■ **TASK TO CARRY OUT**:
Please echo, without any change, the stretch of lines below from the one containing "13.5. Tehdään yhdessä liikkumisesta" through the final line.

══════════

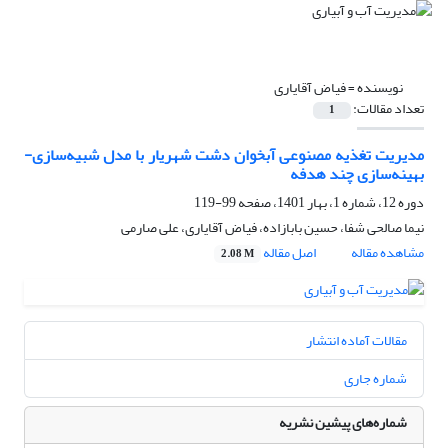
نویسنده =
فیاض آقایاری
تعداد مقالات:
1
مدیریت تغذیه مصنوعی آبخوان دشت شهریار با مدل شبیه‌سازی-
بهینه‌سازی چند هدفه
دوره 12، شماره 1، بهار 1401، صفحه
99-119
نیما صالحی شفا، حسین بابازاده، فیاض آقایاری، علی صارمی
مشاهده مقاله
اصل مقاله
2.08 M
مقالات آماده انتشار
شماره جاری
شماره‌های پیشین نشریه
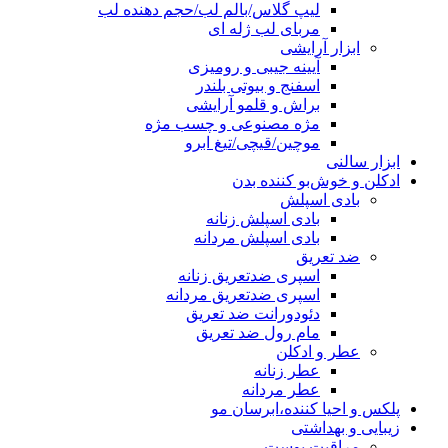
لیپ گلاس/بالم لب/حجم دهنده لب
مربای لب ژله ای
ابزار آرایشی
آیینه جیبی و رومیزی
اسفنج و بیوتی بلندر
براش و قلمو آرایشی
مژه مصنوعی و چسب مژه
موچین/قیچی/تیغ ابرو
ابزار سالنی
ادکلن و خوش‌بو کننده بدن
بادی اسپلش
بادی اسپلش زنانه
بادی اسپلش مردانه
ضد تعریق
اسپری ضدتعریق زنانه
اسپری ضدتعریق مردانه
دئودورانت ضد تعریق
مام رول ضد تعریق
عطر و ادکلن
عطر زنانه
عطر مردانه
پلکس و احیا کننده،ابرسان مو
زیبایی و بهداشتی
مراقبت پوست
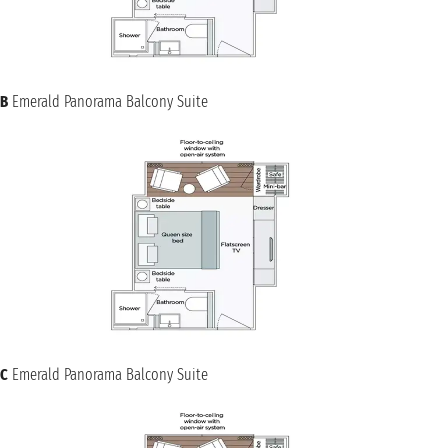
B
Emerald Panorama Balcony Suite
C
Emerald Panorama Balcony Suite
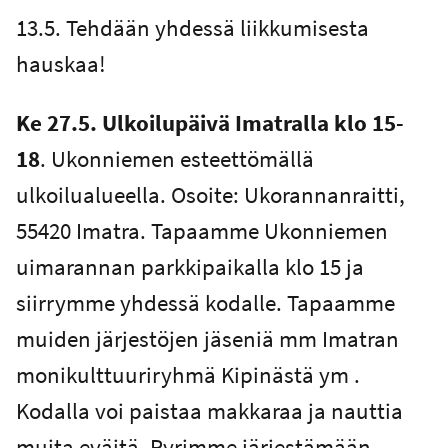
13.5. Tehdään yhdessä liikkumisesta
hauskaa!
Ke 27.5. Ulkoilupäivä Imatralla klo 15-
18
. Ukonniemen esteettömällä
ulkoilualueella. Osoite: Ukorannanraitti,
55420 Imatra. Tapaamme Ukonniemen
uimarannan parkkipaikalla klo 15 ja
siirrymme yhdessä kodalle. Tapaamme
muiden järjestöjen jäseniä mm Imatran
monikulttuuriryhmä Kipinästä ym .
Kodalla voi paistaa makkaraa ja nauttia
muita eväitä. Pyrimme järjestämään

══════════

■ **RESULT OF THE EXERCISE**:
13.5. Tehdään yhdessä liikkumisesta
hauskaa!
Ke 27.5. Ulkoilupäivä Imatralla klo 15-
18
. Ukonniemen esteettömällä
ulkoilualueella. Osoite: Ukorannanraitti,
55420 Imatra. Tapaamme Ukonniemen
uimarannan parkkipaikalla klo 15 ja
siirrymme yhdessä kodalle. Tapaamme
muiden järjestöjen jäseniä mm Imatran
monikulttuuriryhmä Kipinästä ym .
Kodalla voi paistaa makkaraa ja nauttia
muita eväitä. Pyrimme järjestämään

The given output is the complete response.